宣孝の猛アプローチによって結婚へ

 父の為時にとって、宣孝は親戚で、かつ元同僚だ。為時と同年代であるため、式部とは年齢が20歳ほど離れている。

 しかも、宣孝には妻子がいたこともあり、父としては複雑な思いもあったことだろう。ドラマでは、為時がまひろにこんな言葉をかけている。

「ただ、これだけは心しておけ。宣孝殿には妻もおるし、妾も何人もいる。お前も慈しむであろうが、 他のおなごも慈しむであろう。お前は潔癖ゆえ、そのことで傷つかぬよう心構えはしておけよ」

 それに対してまひろは「そのことも都で考えてみます」と答えている。その後、都に帰って宣孝と結婚することになるが、実際はどんな経緯があったのか。
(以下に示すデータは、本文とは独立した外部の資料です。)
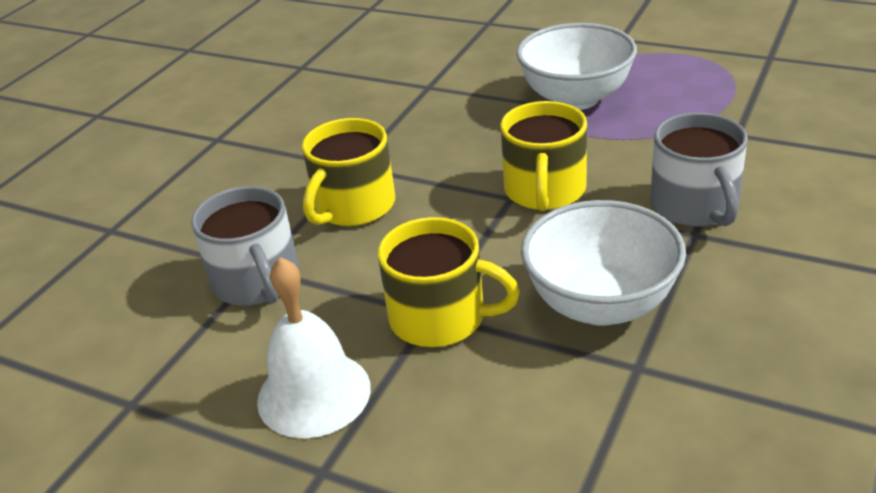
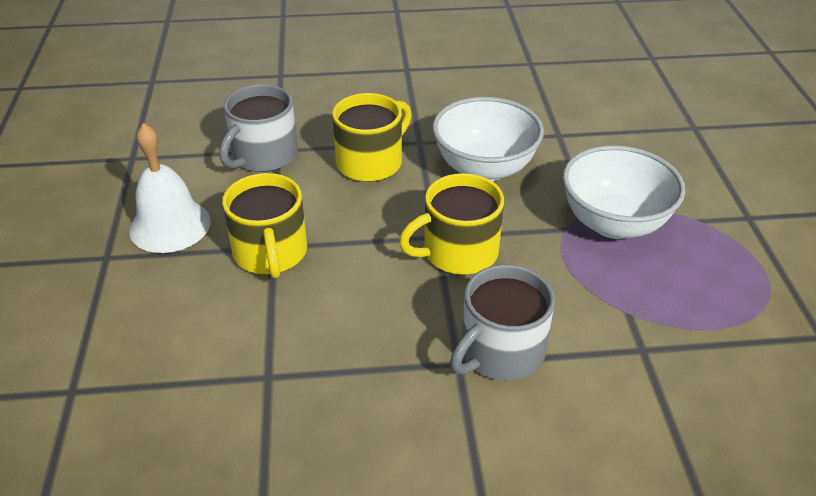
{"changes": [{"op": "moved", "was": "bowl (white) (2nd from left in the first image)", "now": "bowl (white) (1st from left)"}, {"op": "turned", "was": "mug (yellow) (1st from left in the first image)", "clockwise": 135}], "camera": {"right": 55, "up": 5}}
 式部は長徳3(997)年の年末から翌年の春にかけて、都へと戻った。すると、これまで歌で求愛してきた宣孝が、式部の邸宅を訪れて直接、思いを伝えるようになった。次の歌は、お互いが結婚を意識するようになる中で、宣孝が贈った歌とされている。

「けぢかくて たれも心は 見えにけむ ことはへだてぬ ちぎりともがな」
(親しく話すようになって私の思いも分かってもらえたでしょうから、できるならば隔てのない仲になりたい)

 それに対して、まひろは下記のように返事をしている。

「へだてじと ならひしほどに 夏衣 薄き心を まづ知られぬる」
(私は隔てをもたないようにと思っていつもお返事しておりますのに、かえって夏衣のような、あなたの薄い心を先に知ることになりました)

 式部の返事は一見、相手を批判しているようだが、よく読むと「私はすでに隔てを持っておりません」ということ。求愛を受け入れるという姿勢を見せている。

 ドラマでは、「こんなに筆マメな方だとは知りませんでした」というセリフによって、手紙のやりとりが盛んに行われていたことが示唆されていた。やはり、いつの時代もマメな男がモテるのだろう。